The panic in the China’s financial markets can make the Fed change its plans for monetary normalization
Donald Trump managed to calm the financial markets down by announcing that the e U.S. technology can be protected by the Committee on Foreign Investments in the United States, and the pending restrictions on China’s investment in the US technology industry was wrongly interpreted by the media. The rumours about it resulted in the stock indexes drop, a decline in Treasury yield and the USD index. Besides, according to Financial Times source in the White House, the final decision on this issue hasn’t yet been taken.
Washington gets use of fueling investors’ interest in trade wars, as the idea of divergence in the Fed and its competitors among central banks that draws dollar up, becomes less important. According to JP Morgan, as dollar has been 5% up since March, the US trade deficit can be $200 bn more. That is it will completely destroy all Donald Trump’s effort to cut the deficit by means of import tariffs. The US administration’s trouble is investors, who just don’t know how to trade the protectionism factor correctly.
China, on the contrary, seems to have found its way. As it can’t equally respond to Washington’s $200 bn + $200 bn import tariffs, Beijing has to choose between the US Treasuries sales and the yuan devaluing. According to Goldman Sachs, the first way will draw the US bond prices up, and tighten the financial conditions by 0.1 bps, fueling the panic in the developing countries’ financial markets.

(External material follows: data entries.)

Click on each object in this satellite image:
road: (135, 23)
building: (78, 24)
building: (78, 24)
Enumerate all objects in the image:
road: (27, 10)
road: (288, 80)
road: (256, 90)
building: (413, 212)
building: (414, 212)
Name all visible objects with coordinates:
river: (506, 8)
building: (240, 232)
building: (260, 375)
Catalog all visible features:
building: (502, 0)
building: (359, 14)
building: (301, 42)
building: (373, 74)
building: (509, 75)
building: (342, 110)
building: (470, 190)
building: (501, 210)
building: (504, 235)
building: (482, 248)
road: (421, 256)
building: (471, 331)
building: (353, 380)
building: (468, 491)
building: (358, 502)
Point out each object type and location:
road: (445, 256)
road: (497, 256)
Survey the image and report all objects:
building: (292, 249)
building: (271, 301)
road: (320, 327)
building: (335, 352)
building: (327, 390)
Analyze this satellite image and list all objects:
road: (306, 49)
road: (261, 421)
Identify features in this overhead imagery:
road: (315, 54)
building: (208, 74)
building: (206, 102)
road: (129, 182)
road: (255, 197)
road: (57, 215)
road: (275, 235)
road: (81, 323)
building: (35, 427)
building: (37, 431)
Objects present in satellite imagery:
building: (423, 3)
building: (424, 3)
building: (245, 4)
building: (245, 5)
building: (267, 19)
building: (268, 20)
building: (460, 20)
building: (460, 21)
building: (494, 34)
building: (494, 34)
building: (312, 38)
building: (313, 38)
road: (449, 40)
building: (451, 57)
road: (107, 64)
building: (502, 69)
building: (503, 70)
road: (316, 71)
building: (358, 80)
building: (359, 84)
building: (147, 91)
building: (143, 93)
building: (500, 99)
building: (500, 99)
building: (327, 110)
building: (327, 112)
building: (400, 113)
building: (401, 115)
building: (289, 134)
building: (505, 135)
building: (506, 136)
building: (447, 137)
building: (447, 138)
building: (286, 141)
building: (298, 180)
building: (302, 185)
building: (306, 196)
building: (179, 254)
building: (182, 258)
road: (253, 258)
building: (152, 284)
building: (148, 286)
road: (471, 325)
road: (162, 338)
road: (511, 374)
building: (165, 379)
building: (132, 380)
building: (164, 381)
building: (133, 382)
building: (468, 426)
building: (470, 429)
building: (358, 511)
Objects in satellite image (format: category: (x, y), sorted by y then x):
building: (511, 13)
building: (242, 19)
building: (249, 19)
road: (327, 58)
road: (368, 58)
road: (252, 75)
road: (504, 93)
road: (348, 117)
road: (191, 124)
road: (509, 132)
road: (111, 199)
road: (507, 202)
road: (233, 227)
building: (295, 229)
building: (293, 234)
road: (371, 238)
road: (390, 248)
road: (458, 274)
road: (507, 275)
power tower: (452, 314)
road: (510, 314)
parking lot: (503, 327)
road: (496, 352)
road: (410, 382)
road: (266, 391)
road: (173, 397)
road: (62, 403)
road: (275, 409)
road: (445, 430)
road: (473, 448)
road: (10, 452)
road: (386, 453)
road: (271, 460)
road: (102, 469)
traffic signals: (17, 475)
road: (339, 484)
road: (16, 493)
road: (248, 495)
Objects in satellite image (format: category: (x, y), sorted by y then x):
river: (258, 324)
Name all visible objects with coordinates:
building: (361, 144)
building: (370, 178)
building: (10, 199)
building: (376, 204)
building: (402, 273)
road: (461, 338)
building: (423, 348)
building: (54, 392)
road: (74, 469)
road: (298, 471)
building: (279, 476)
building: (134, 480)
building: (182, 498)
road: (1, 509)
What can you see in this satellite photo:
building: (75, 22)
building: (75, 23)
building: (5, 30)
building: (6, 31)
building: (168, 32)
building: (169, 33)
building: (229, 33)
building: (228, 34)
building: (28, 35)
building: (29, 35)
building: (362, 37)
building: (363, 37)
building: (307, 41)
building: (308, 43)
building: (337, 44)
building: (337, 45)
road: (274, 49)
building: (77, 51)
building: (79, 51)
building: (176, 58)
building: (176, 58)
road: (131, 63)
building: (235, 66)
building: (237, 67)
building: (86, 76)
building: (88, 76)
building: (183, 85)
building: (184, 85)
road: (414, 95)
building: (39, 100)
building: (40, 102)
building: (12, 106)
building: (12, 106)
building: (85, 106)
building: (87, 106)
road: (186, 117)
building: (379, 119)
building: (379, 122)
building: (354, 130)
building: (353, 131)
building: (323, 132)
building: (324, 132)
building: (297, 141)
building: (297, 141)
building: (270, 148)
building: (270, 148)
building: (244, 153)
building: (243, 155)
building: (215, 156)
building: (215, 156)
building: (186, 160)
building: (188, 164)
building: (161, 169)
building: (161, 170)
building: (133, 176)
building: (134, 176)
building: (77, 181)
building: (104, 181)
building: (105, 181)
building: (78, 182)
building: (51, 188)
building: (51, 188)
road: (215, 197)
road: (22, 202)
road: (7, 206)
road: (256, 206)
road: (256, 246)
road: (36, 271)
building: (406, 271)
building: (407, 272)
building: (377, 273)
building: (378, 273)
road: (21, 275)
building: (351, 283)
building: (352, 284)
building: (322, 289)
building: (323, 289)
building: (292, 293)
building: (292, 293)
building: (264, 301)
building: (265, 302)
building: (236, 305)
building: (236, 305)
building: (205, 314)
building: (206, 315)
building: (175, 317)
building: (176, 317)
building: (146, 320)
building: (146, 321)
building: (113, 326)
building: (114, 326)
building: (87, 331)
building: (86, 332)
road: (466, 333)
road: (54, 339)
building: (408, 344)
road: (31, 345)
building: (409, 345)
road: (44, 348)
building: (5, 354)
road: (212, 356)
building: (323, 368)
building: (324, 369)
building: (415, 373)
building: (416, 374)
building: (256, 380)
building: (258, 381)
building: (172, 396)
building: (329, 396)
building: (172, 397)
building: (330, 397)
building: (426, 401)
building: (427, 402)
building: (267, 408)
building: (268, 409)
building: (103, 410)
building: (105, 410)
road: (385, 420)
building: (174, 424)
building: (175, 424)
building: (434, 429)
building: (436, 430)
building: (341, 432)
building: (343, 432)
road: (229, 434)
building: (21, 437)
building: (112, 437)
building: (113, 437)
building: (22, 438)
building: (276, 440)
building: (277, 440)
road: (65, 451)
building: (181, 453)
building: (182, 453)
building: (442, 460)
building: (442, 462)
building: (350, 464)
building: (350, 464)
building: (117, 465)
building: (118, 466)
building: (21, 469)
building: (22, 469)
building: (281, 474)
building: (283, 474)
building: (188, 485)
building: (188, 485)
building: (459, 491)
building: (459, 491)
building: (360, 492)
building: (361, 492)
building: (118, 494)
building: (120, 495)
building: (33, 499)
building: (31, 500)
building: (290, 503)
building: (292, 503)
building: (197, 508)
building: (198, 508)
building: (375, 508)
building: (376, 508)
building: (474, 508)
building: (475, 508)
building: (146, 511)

The second solution, on the contrary, will add 0.4 bps to China’s GDP. Judging by the fact that PBOC isn’t still interfering with the Forex situation, Beijing has determined its tactics. Since early June, yuan has lost 2.3% against the US dollar, more than its 2% drop in August, 2015. At that time, the People’s Bank of China started selling out its reserves to stabilize the national currency and stop the capital outflow.
Dynamics of Chinese yuan
The current situation in China, including Shanghai Composite crash, has a lot in common with that in August, 2015 and in January, 2016. It helps one understand the link between trade wars and monetary policy. In the past, the crash of global stock indexes forced the Fed to abandon its plans for normalization: the interest rate was increased only in December, 2015 (it was expected in September) and only one more time in 2016 (instead of three). The central bank may not act aggressively now as well. At least, CME derivatives lowered the chances of four monetary restrictions acts in 2018 down to 45%-46%, though, just a week ago, it was about over 50%.
Dollar is apparently set back by trade wars; and busy economic calendar greatly contributes to it. Investors can nothing but follow Italian government bond auction and the European inflation data, to determine the EUR/USD further trend. Yet, the pair returned to the support at 1.1645 and tested it.